Phishing Attack on Medical College of Wisconsin Impacts 9,500 Patients

The disclosure of roughly 9,500 patients’ PHI at the Medical College of Wisconsin has been triggered by a phishing attack. The assailants could access many staff members’ electronic mail accounts, which contained a range of confidential information of patients as well as some faculty workers.

The kinds of files in the accessed electronic mail accounts contained names, surgical information, treatment details, medical diagnoses, health insurance details, dates of birth, medical record numbers, dates of service and addresses. Bank account information and Social Security numbers of very few people had been accessed.

The incident occurred during July 21 to July 28 when phishing electronic mails were transferred to specific people at the Medical College of Wisconsin. Responding to those electronic mails led to the assailants accessing electronic mail login particulars.

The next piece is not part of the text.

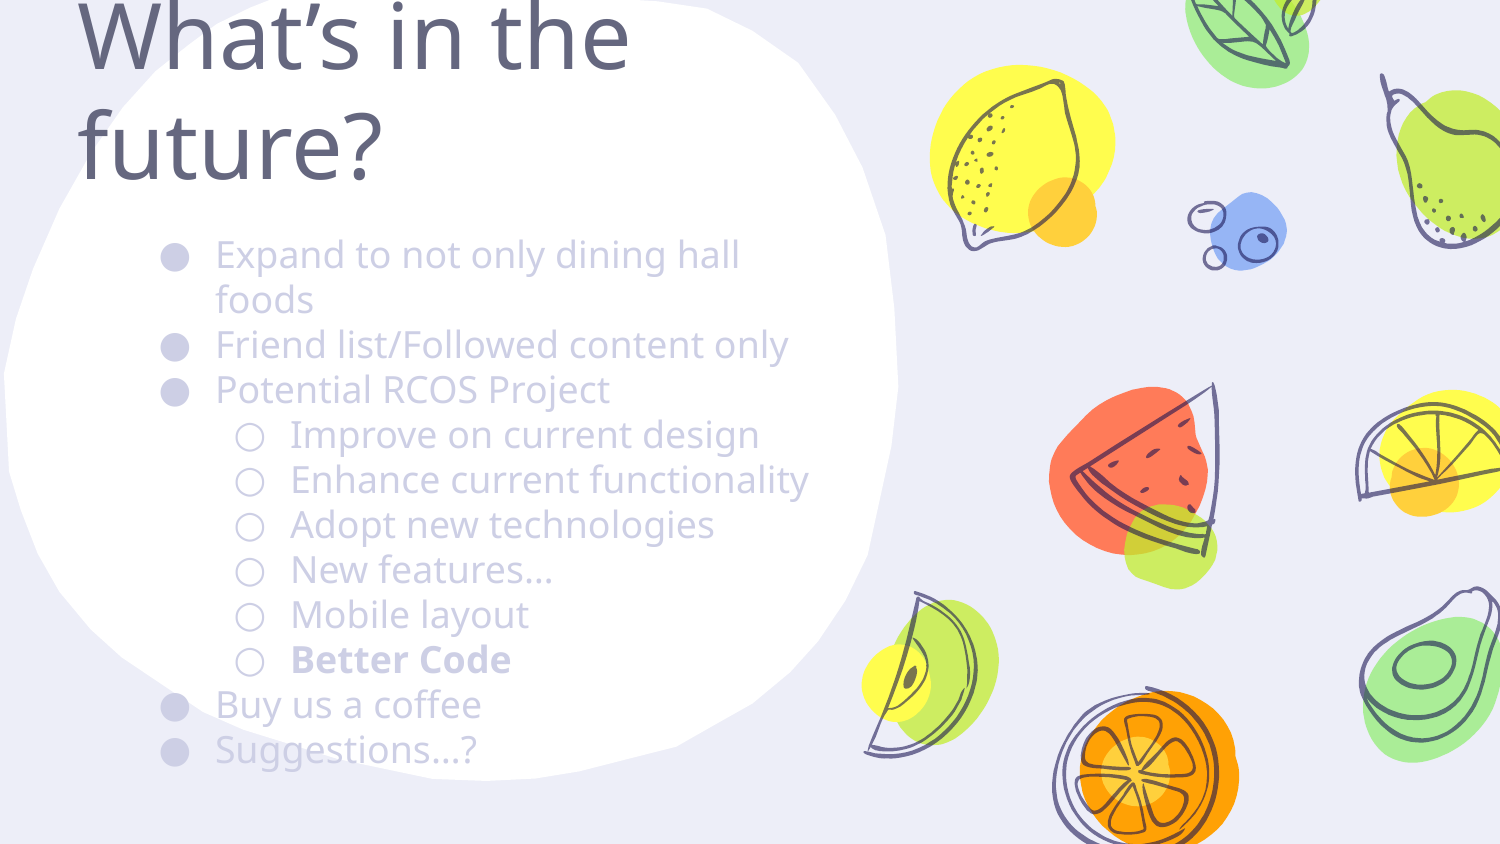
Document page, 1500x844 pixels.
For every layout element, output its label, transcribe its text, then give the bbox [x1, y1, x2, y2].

Medical College of Wisconsin employed a computer forensics company to finish an inquiry into the phishing attack, and although that inquiry found that access to the electronic mail accounts was gotten by illegal people, it wasn’t possible to decide whether electronic mails with PHI had been viewed or accessed, or if any confidential information was acquired. Since the attack, no reports of abuse of PHI have been recorded.

To safeguard people from identity thievery and scam, credit checking and identity thievery reinstatement facilities have been provided for breach victims free of cost, however only to those persons whose Social Security numbers were read.

Medical College of Wisconsin disclosed that besides some faculty workers as well as Medical College of Wisconsin patients, a few people who got the cure at Froedtert Health and Children’s Hospital of Wisconsin have also been impacted by the breach.

The latest Medical College of Wisconsin phishing attack comes only 10 months after a similar case led to the retrieving of 3,200 patients’ PHI.